■ **課題**
以下のレコードのうち、「construction neuve à」を含む行から「suôn sẻ và an toàn.」を含む行までを、両端の行も含めてMarkdownの表にまとめよ。列は「番号」と「行」の二つとし、空行は除いて各行に番号を振ること。

■ **データレコード**

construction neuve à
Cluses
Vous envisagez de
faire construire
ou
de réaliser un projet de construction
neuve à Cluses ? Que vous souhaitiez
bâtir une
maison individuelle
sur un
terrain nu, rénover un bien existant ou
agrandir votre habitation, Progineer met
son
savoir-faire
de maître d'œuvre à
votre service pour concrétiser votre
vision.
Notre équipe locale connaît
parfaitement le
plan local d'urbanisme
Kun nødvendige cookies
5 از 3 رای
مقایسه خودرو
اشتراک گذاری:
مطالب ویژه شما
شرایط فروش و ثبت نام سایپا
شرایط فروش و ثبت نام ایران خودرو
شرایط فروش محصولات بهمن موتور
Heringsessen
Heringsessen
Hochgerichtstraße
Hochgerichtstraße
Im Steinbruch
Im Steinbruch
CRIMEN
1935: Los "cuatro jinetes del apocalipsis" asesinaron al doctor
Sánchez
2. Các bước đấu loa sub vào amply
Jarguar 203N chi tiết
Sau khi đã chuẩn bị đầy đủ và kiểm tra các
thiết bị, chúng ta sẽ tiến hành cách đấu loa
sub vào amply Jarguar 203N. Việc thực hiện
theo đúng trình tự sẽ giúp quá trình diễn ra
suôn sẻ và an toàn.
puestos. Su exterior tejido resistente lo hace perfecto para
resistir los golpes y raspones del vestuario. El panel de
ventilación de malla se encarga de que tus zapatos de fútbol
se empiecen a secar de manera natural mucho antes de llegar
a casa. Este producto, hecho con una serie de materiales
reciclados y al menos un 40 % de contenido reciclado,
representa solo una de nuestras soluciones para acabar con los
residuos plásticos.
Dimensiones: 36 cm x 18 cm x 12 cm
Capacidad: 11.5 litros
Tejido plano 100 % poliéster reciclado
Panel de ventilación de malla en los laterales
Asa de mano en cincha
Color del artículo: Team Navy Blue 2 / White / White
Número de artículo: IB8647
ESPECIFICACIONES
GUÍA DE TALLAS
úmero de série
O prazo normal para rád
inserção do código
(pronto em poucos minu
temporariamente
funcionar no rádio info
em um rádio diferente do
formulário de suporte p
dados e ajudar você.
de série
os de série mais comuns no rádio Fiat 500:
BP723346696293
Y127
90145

---

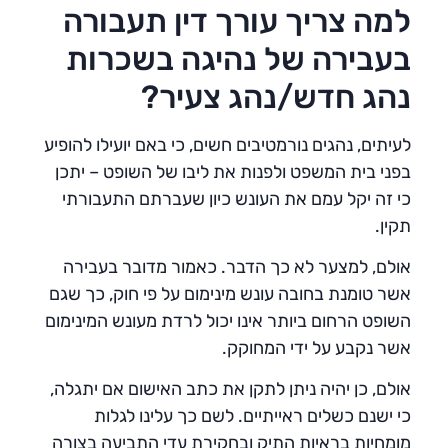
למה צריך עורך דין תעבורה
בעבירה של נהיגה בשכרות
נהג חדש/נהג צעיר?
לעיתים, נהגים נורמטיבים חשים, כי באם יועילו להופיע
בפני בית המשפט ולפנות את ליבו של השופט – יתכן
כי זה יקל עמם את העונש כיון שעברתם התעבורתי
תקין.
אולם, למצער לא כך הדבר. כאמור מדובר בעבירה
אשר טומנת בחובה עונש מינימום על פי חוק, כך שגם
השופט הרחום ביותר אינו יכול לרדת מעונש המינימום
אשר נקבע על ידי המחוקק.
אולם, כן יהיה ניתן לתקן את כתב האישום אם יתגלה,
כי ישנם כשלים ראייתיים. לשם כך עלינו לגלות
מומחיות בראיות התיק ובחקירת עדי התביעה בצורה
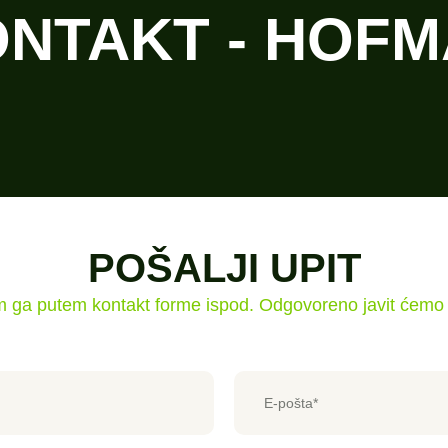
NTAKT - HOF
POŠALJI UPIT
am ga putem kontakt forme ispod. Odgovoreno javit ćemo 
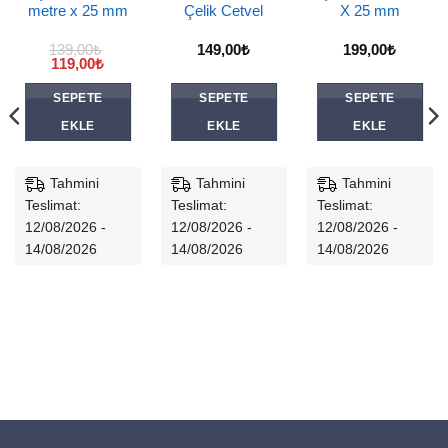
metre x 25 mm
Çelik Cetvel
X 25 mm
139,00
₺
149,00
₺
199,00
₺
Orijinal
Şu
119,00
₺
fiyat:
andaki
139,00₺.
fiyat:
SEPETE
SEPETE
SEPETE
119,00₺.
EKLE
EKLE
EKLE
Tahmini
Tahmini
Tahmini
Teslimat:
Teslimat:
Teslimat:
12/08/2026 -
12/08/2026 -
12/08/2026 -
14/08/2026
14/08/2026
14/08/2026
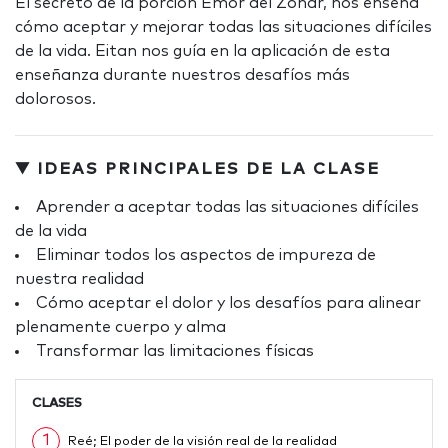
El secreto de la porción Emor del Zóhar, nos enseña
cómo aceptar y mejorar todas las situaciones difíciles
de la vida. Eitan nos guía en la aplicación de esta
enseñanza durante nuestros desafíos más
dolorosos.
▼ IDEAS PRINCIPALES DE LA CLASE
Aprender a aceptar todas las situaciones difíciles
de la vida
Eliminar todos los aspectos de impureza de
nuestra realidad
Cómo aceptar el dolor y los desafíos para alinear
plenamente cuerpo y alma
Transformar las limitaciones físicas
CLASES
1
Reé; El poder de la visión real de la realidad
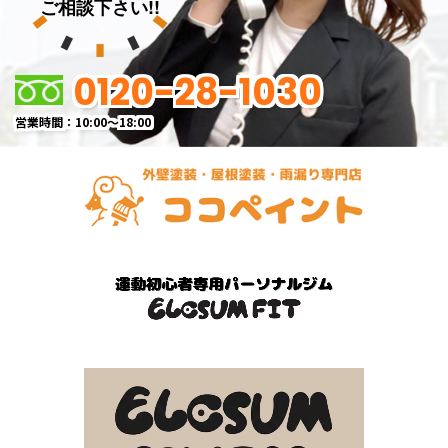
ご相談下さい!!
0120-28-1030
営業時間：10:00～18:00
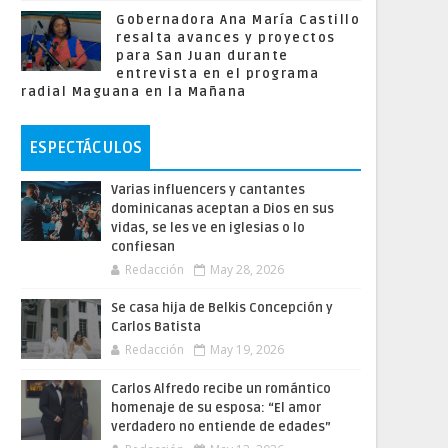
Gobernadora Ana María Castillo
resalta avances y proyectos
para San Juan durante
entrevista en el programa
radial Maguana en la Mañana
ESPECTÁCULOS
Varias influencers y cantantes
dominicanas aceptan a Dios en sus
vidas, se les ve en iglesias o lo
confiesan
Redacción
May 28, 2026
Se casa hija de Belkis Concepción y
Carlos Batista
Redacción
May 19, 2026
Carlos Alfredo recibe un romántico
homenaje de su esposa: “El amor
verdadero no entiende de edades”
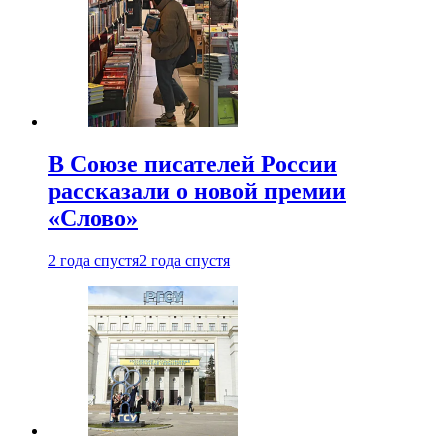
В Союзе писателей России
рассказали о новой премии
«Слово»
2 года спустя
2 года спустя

■ **解答**
| 番号 | 行 |
|---|---|
| 1 | construction neuve à |
| 2 | Cluses |
| 3 | Vous envisagez de |
| 4 | faire construire |
| 5 | ou |
| 6 | de réaliser un projet de construction |
| 7 | neuve à Cluses ? Que vous souhaitiez |
| 8 | bâtir une |
| 9 | maison individuelle |
| 10 | sur un |
| 11 | terrain nu, rénover un bien existant ou |
| 12 | agrandir votre habitation, Progineer met |
| 13 | son |
| 14 | savoir-faire |
| 15 | de maître d'œuvre à |
| 16 | votre service pour concrétiser votre |
| 17 | vision. |
| 18 | Notre équipe locale connaît |
| 19 | parfaitement le |
| 20 | plan local d'urbanisme |
| 21 | Kun nødvendige cookies |
| 22 | 5 از 3 رای |
| 23 | مقایسه خودرو |
| 24 | اشتراک گذاری: |
| 25 | مطالب ویژه شما |
| 26 | شرایط فروش و ثبت نام سایپا |
| 27 | شرایط فروش و ثبت نام ایران خودرو |
| 28 | شرایط فروش محصولات بهمن موتور |
| 29 | Heringsessen |
| 30 | Heringsessen |
| 31 | Hochgerichtstraße |
| 32 | Hochgerichtstraße |
| 33 | Im Steinbruch |
| 34 | Im Steinbruch |
| 35 | CRIMEN |
| 36 | 1935: Los "cuatro jinetes del apocalipsis" asesinaron al doctor |
| 37 | Sánchez |
| 38 | 2. Các bước đấu loa sub vào amply |
| 39 | Jarguar 203N chi tiết |
| 40 | Sau khi đã chuẩn bị đầy đủ và kiểm tra các |
| 41 | thiết bị, chúng ta sẽ tiến hành cách đấu loa |
| 42 | sub vào amply Jarguar 203N. Việc thực hiện |
| 43 | theo đúng trình tự sẽ giúp quá trình diễn ra |
| 44 | suôn sẻ và an toàn. |